**What you have to do**. Would you count the lines in the entries below that contain "framed"? Reply with the number only.

(Before and after object boxes)
□ □ □ □ □

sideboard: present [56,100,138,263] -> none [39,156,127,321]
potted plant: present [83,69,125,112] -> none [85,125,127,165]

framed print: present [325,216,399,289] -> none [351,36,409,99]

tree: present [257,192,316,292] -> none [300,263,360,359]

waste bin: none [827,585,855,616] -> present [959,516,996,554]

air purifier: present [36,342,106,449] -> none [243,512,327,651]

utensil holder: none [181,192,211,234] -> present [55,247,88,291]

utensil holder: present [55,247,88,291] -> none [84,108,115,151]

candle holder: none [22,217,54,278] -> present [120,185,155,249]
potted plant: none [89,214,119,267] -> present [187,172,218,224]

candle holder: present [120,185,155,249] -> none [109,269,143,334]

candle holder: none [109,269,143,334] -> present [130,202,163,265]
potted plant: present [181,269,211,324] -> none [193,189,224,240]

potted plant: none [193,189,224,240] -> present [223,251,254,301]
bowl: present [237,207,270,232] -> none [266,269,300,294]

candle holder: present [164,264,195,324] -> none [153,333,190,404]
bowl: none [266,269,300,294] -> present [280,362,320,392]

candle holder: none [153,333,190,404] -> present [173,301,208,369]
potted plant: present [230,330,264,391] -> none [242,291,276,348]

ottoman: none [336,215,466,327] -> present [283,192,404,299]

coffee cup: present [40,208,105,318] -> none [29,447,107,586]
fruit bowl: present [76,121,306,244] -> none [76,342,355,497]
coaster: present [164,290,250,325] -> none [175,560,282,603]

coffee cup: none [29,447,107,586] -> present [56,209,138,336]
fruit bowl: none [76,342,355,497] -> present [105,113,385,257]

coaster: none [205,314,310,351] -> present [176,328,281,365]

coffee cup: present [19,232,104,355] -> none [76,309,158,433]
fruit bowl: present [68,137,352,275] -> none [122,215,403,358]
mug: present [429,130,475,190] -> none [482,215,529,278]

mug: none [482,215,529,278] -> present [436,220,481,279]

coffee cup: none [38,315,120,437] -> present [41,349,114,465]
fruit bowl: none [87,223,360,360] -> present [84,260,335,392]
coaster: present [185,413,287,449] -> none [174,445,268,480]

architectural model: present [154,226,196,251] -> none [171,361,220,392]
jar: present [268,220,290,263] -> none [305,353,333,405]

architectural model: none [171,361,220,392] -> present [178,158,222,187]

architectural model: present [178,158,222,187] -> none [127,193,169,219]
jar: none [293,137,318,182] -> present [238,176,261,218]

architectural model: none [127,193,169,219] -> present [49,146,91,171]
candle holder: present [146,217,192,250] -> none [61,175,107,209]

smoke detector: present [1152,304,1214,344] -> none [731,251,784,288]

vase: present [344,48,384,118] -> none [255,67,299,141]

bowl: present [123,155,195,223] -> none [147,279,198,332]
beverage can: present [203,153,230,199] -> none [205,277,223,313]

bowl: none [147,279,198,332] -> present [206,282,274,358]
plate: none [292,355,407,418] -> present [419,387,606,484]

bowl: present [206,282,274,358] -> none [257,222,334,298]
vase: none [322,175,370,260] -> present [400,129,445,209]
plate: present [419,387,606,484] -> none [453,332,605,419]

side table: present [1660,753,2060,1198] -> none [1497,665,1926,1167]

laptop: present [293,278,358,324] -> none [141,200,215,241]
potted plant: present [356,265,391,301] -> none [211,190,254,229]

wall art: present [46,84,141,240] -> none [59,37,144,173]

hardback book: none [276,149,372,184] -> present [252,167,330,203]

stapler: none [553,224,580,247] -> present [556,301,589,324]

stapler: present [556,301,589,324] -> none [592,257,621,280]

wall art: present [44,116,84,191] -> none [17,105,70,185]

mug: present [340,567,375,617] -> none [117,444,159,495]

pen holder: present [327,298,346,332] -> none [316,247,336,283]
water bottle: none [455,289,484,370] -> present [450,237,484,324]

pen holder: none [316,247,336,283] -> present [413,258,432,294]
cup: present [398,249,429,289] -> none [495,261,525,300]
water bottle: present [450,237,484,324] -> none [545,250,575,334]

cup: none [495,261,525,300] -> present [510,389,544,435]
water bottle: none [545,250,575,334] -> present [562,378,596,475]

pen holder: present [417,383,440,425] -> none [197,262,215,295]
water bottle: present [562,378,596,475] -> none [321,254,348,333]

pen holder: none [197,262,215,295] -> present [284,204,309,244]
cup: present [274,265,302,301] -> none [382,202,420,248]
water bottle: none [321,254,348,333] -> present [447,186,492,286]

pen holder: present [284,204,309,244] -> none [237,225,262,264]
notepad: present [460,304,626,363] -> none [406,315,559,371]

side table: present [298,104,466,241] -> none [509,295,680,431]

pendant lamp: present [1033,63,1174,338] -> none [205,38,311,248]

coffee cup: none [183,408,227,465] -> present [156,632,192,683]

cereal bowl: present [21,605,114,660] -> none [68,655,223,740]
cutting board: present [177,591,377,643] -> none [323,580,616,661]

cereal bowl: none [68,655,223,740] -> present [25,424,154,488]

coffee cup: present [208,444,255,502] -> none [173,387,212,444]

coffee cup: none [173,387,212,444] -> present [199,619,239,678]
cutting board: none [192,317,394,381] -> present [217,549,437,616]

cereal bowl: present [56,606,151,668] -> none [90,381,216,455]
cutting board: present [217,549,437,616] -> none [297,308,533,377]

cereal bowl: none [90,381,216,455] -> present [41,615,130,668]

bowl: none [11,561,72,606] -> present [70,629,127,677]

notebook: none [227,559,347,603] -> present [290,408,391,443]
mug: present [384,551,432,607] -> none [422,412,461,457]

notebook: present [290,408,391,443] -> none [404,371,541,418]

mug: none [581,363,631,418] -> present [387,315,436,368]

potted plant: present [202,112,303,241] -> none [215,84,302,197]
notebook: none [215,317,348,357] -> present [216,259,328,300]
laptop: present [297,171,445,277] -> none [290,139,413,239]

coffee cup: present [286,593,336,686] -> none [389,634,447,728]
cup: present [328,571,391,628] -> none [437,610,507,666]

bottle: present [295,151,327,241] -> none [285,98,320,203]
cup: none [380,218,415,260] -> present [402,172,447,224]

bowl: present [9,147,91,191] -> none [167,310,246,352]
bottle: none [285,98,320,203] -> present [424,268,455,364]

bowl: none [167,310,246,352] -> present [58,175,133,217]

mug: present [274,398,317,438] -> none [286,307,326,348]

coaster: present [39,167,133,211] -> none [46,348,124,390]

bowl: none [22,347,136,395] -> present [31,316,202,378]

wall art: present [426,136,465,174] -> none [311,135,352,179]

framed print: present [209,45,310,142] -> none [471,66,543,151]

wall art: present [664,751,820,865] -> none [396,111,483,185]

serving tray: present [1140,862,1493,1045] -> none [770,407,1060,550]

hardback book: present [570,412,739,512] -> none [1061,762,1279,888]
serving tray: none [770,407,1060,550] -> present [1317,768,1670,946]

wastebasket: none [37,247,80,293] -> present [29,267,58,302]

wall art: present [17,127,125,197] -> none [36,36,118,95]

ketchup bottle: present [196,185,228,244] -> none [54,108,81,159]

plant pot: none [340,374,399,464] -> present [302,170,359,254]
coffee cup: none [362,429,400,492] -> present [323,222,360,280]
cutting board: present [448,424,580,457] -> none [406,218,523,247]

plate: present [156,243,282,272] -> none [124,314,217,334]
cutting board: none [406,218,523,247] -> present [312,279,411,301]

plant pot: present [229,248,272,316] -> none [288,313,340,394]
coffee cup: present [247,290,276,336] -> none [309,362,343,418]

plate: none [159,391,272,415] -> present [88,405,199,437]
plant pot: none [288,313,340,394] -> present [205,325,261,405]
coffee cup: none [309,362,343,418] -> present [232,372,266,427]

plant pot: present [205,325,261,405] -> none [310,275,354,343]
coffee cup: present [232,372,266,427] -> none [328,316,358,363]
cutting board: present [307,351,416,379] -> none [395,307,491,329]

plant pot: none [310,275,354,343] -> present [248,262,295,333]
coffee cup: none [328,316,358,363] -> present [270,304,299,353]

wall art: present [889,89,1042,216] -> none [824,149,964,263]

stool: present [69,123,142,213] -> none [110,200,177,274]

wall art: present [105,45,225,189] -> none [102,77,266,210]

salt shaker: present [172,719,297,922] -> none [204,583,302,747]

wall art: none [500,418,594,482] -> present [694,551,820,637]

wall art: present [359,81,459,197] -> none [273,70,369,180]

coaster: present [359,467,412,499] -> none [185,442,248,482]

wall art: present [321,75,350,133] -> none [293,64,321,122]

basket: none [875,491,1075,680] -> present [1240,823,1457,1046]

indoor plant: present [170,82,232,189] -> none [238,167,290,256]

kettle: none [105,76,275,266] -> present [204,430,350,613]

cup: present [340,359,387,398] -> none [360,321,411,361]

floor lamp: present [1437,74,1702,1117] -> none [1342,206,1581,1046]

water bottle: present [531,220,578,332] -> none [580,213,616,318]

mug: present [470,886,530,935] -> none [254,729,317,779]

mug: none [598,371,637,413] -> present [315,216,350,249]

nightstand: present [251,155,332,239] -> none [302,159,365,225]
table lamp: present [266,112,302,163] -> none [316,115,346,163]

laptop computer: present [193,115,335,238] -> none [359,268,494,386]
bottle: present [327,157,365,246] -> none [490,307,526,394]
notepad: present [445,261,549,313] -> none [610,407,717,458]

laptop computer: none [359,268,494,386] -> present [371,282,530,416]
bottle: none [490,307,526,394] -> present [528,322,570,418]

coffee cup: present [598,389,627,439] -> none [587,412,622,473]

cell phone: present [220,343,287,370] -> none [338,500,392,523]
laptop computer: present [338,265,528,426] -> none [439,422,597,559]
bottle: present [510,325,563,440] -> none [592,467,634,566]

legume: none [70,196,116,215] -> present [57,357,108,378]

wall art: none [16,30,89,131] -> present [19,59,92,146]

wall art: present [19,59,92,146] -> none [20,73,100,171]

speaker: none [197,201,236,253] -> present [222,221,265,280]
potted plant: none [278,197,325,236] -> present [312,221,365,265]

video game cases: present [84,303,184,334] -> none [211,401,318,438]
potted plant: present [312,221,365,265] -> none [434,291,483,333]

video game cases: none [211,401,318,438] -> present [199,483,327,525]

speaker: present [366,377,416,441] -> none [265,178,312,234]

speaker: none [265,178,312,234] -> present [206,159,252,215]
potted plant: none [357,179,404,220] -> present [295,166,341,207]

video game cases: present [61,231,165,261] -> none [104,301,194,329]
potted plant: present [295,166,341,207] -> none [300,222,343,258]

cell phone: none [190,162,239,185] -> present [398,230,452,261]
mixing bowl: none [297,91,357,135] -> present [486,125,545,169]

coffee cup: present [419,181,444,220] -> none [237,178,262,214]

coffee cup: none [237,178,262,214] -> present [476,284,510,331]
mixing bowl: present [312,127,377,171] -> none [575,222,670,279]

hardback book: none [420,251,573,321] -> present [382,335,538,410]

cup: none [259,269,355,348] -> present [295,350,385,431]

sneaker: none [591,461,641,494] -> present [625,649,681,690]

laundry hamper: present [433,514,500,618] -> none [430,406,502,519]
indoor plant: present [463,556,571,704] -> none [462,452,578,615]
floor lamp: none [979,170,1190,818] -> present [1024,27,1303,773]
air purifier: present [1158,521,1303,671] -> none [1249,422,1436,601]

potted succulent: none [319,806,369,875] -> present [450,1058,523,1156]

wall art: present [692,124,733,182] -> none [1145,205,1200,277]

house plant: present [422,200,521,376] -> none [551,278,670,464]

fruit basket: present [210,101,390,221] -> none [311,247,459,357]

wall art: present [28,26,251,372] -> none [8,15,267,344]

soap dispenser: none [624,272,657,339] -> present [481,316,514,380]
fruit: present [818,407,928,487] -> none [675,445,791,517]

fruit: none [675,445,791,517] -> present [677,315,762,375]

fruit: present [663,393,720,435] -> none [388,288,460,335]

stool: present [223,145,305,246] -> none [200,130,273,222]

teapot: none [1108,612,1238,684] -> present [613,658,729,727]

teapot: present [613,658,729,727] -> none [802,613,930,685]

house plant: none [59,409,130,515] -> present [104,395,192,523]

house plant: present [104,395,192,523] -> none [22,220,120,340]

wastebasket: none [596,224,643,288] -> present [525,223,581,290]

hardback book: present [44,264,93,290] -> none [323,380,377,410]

□ □ □ □ □

**Completed task**. 2